Search is just usually dot-products (point wise multiply the vector coordinates, and add up all the numbers), so this is simple too.
All of this can be done without fancy databases … just standard computing paradigms here. Databases mostly help to free up more memory for correlation. So adding one is for resource efficiency. But if you are swimming in memory, they don’t matter so much.
You would need to use an external application which can perform RAG and provide the result via api to GPT
What do GPTs do that’s special then? I assumed the point was that they handle the RAG for the documents you provide.
It depends on which perspective you want. They are a no-code solution for an AI agent. It does come with a lot of limitations.
A walled garden that requires a $20/month subscription to OpenAI.
It abstracts everything to such a high-level that prevents any sort of interactivity, statistics, and control. It also must be used on their website
RAG can be very simple, it has lots of branches, and a high ceiling.
Basic document retrieval works great, and the current OpenAI solution seems to be “Cost doesn’t matter, accuracy does”. So I’m happy to spend their dime on their current retrieval system if it’s anything like the Assistants system.
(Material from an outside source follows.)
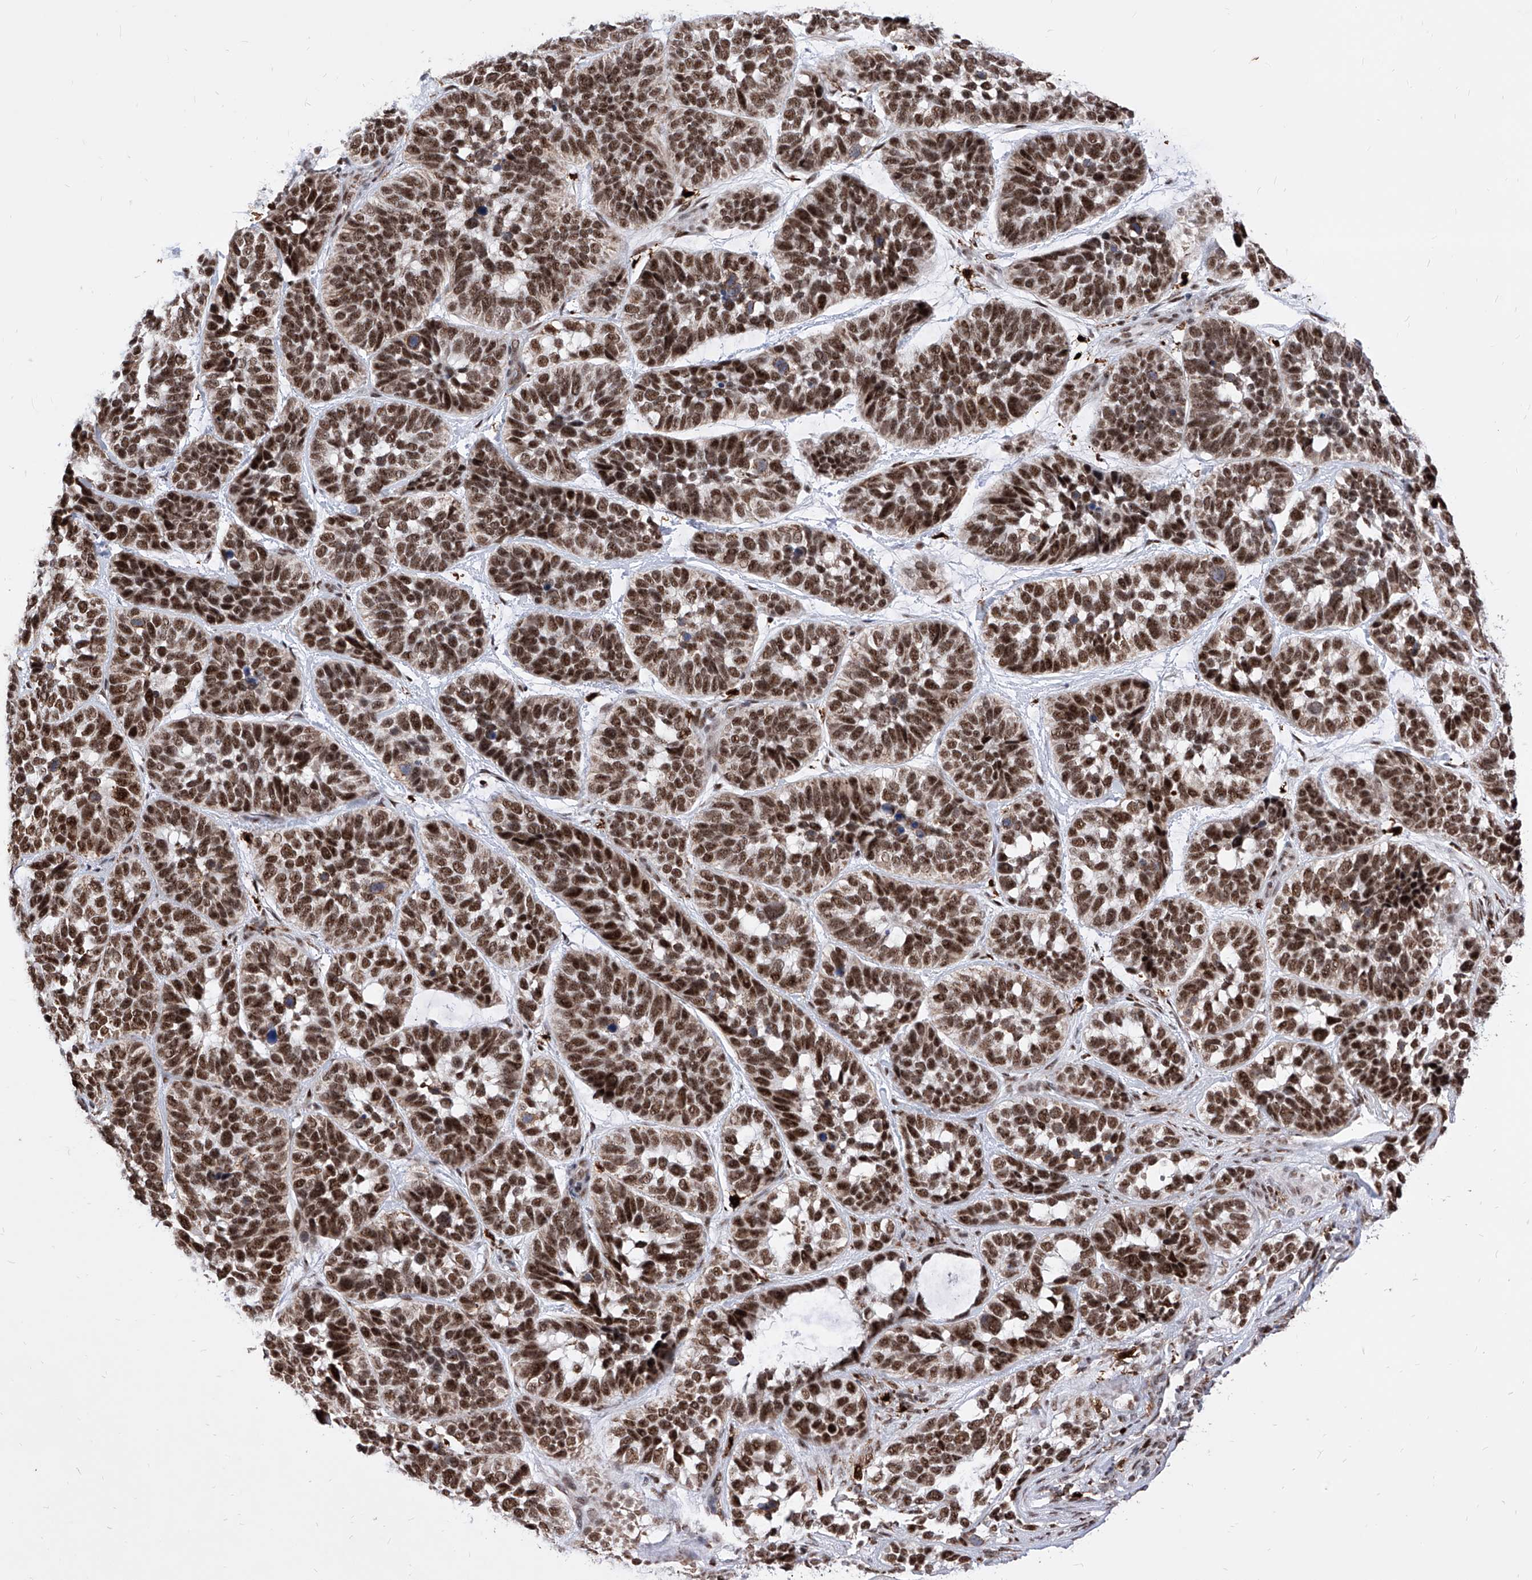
{"staining": {"intensity": "strong", "quantity": ">75%", "location": "nuclear"}, "tissue": "skin cancer", "cell_type": "Tumor cells", "image_type": "cancer", "snomed": [{"axis": "morphology", "description": "Basal cell carcinoma"}, {"axis": "topography", "description": "Skin"}], "caption": "Tumor cells show high levels of strong nuclear staining in about >75% of cells in human basal cell carcinoma (skin).", "gene": "PHF5A", "patient": {"sex": "male", "age": 62}}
Besides that, I don’t think they do anything special. (opinion, beware) I think OpenAI is just banking on people flocking and using their store like a typical app store, and that the developers will naturally flock there as well.
P.S. Oh lawd pls don’t use retrieval with Assistants. They have been seemingly untouched since announcement with a lot of critical features still missing
Agreed. To an extent. I’m a huge fan of Weaviate because it makes all the different functionalities of RAG very simple to implement, tinker, and harmonize. I would 100% recommend Weaviate to anyone unless they are truly just looking for simple document retrieval.
Interesting - that’s my primary use case - find relevant documents (and parts of documents) to service a user’s prompts. I’m not using GPTs, but AI Assistants through the API, and I’m frustrated that an assistant can only reference 20 documents. It might as well be 10 because a given Message can only reference 10 documents.
I’m getting very inconsistent results. For example, just asking which transcripts have a certain person asking questions will sometimes return 1 document, and sometimes 6. Same exact documents, same exact prompt.
Sounds like your recommendation is to use a vector database instead of AI Assistants?
GPTs can handle RAG but upto a limit beyond which you need to use an external solution
I think it’s worth trying out a vector database / knowledge graph and comparing results. There are a lot of powerful analytics and tests that can be performed by hosting your own RAG solution.
I second this opinion. Their tex2vec-openai transformer has worked almost flawlessly for me in nearText retrievals. And, that’s just one out of several that they have available.
I think my RAG recommendation from months ago still holds true, even more so in this new wild and wonderful world of Assistants. Converting PDF Files Text into Embeddings - #4 by SomebodySysop
And you can do this with tens of thousands of files.